■ **Brief**: The answer must be every line from the entries below that includes "have".

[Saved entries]
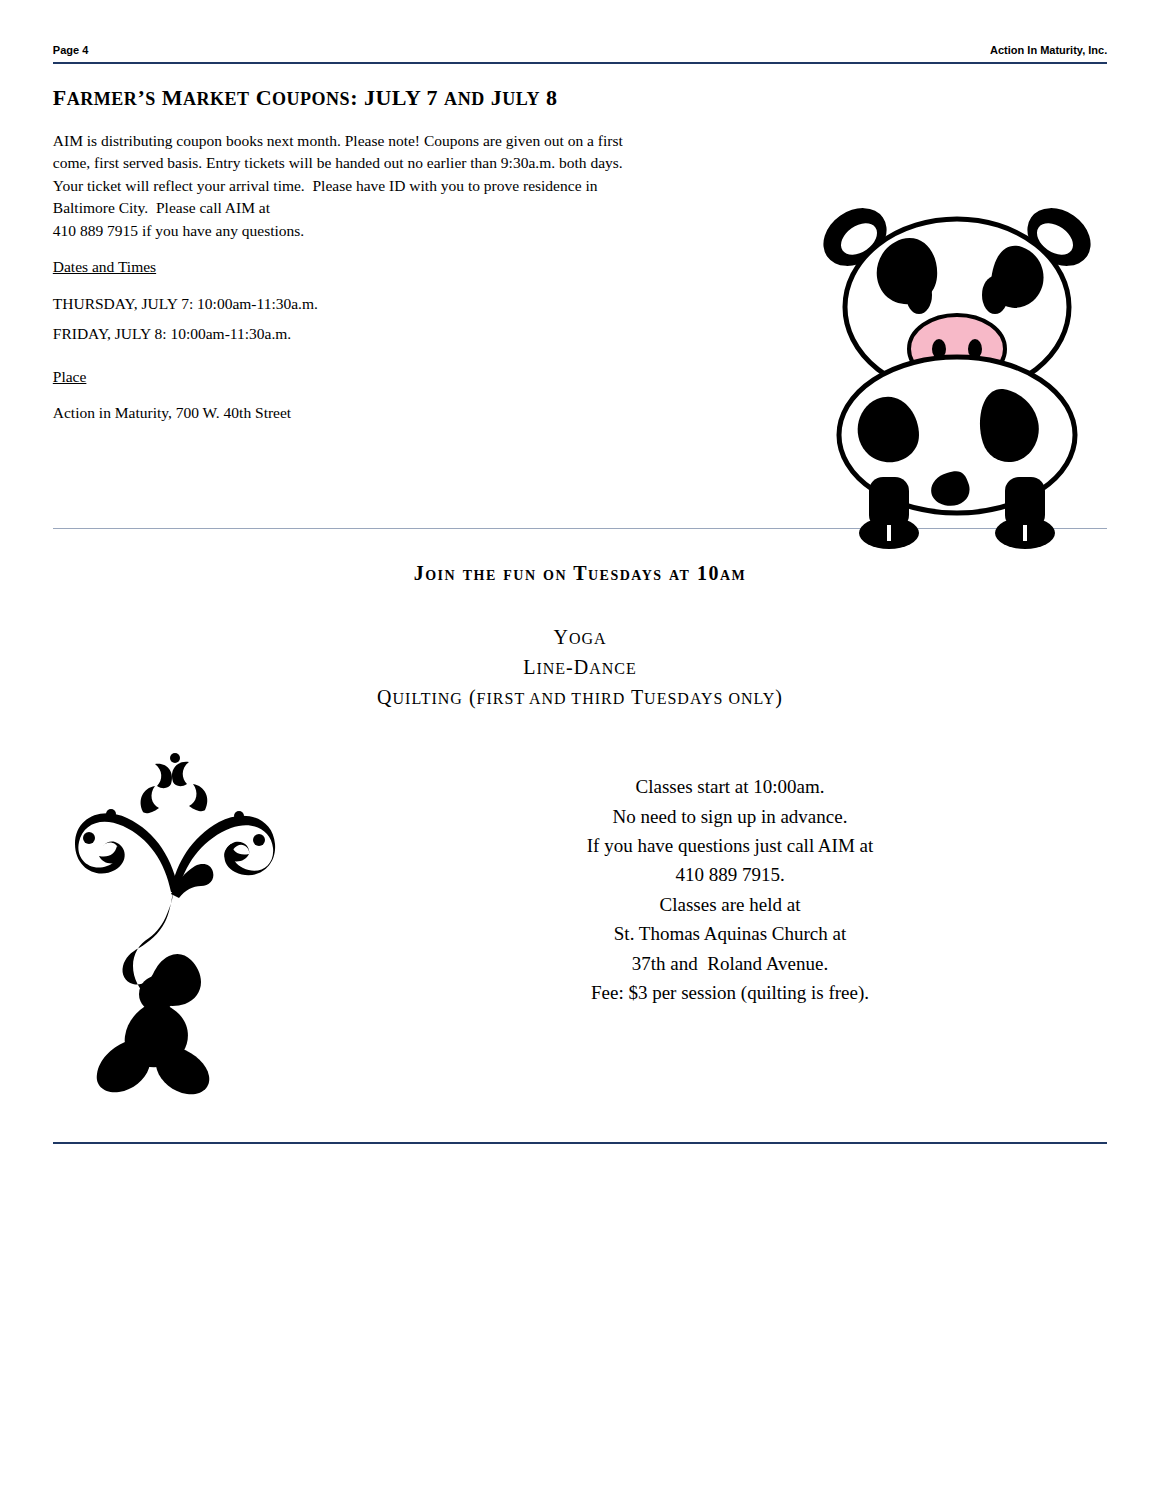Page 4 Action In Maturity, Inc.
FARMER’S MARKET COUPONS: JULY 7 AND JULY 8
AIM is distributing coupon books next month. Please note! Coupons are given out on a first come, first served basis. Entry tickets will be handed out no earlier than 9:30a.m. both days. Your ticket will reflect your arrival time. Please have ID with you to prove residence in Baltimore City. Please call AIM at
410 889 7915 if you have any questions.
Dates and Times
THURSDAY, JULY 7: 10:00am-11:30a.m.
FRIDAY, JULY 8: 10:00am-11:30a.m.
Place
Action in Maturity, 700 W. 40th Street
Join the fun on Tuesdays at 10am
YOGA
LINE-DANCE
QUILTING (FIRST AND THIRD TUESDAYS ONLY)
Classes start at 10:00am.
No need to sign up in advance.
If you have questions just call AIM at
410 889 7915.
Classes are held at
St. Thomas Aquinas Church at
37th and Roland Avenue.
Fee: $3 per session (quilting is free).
==
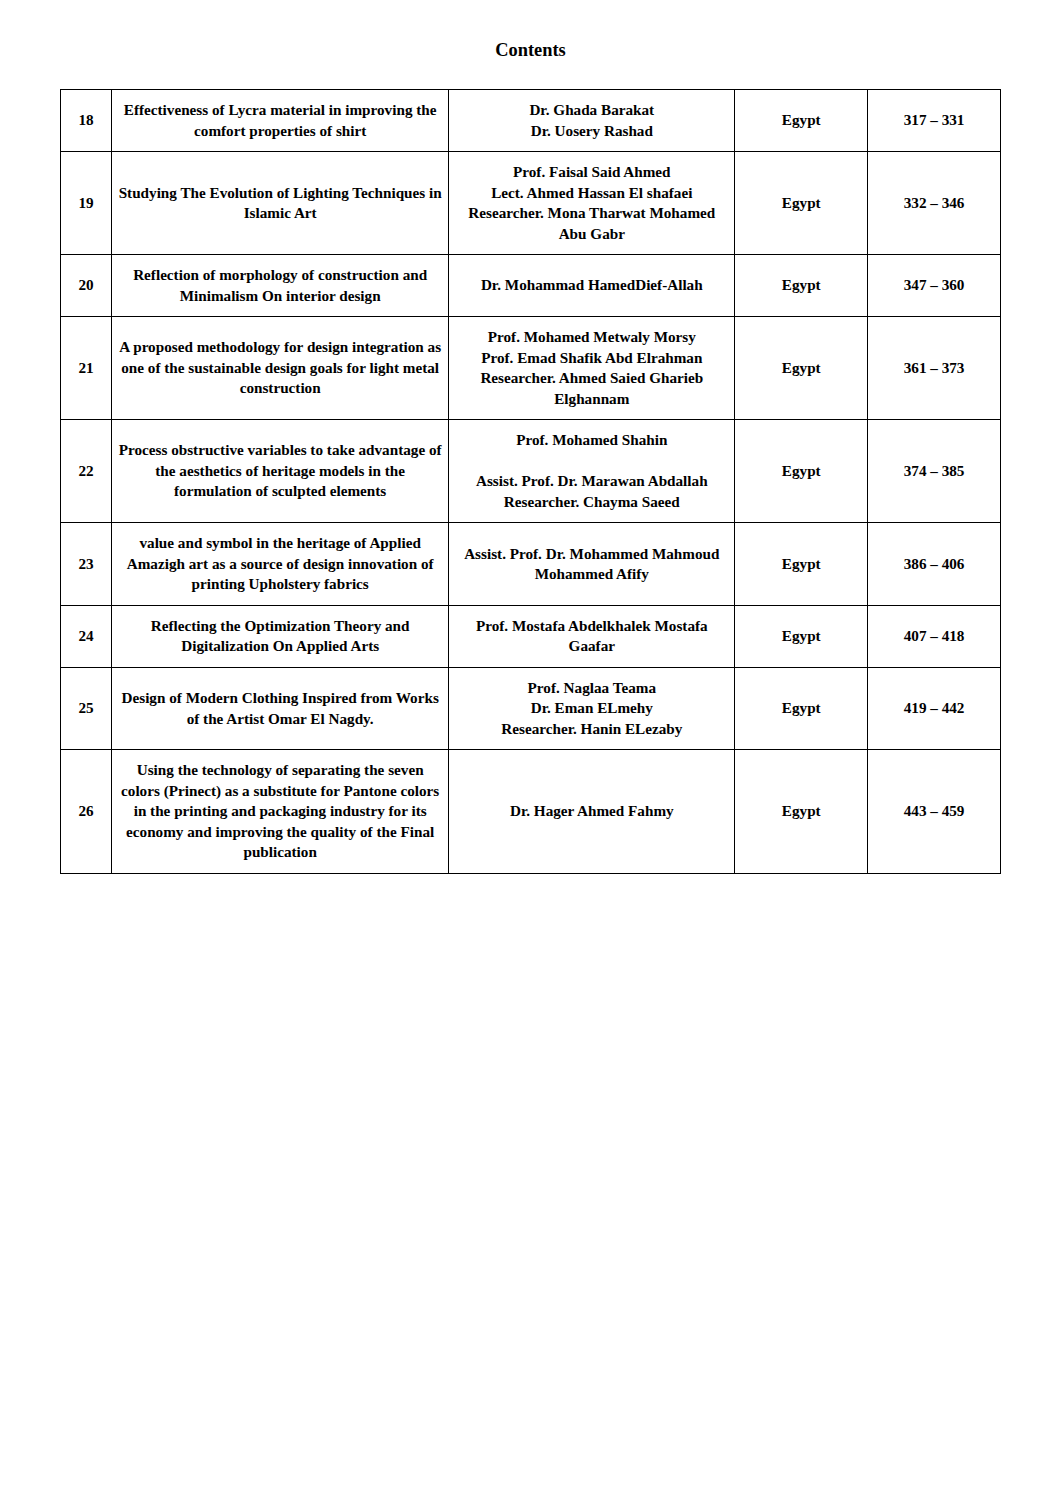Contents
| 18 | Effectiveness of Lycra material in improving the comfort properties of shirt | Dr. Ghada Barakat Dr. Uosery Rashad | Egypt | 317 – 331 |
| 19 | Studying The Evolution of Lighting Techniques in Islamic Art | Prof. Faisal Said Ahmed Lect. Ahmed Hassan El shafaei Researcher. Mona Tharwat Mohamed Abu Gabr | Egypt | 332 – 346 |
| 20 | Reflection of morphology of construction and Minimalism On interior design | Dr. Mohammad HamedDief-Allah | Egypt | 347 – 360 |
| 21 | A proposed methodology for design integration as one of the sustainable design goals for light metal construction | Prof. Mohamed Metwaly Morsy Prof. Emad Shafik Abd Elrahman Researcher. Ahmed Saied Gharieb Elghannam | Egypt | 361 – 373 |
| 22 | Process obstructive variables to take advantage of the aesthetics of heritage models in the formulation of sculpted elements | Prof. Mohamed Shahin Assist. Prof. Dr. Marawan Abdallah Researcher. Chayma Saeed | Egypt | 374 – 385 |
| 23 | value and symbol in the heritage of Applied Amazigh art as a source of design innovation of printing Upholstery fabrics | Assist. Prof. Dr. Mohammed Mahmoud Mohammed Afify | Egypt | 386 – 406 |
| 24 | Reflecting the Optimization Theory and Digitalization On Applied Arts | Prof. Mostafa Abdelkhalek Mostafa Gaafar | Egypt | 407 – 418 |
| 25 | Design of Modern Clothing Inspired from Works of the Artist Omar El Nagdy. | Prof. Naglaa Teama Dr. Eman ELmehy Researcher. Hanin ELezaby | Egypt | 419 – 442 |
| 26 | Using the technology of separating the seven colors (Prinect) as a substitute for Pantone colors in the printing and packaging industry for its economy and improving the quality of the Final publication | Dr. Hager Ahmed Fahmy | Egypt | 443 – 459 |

■ **Solved exercise**:
AIM is distributing coupon books next month. Please note! Coupons are given out on a first come, first served basis. Entry tickets will be handed out no earlier than 9:30a.m. both days. Your ticket will reflect your arrival time. Please have ID with you to prove residence in Baltimore City. Please call AIM at
410 889 7915 if you have any questions.
If you have questions just call AIM at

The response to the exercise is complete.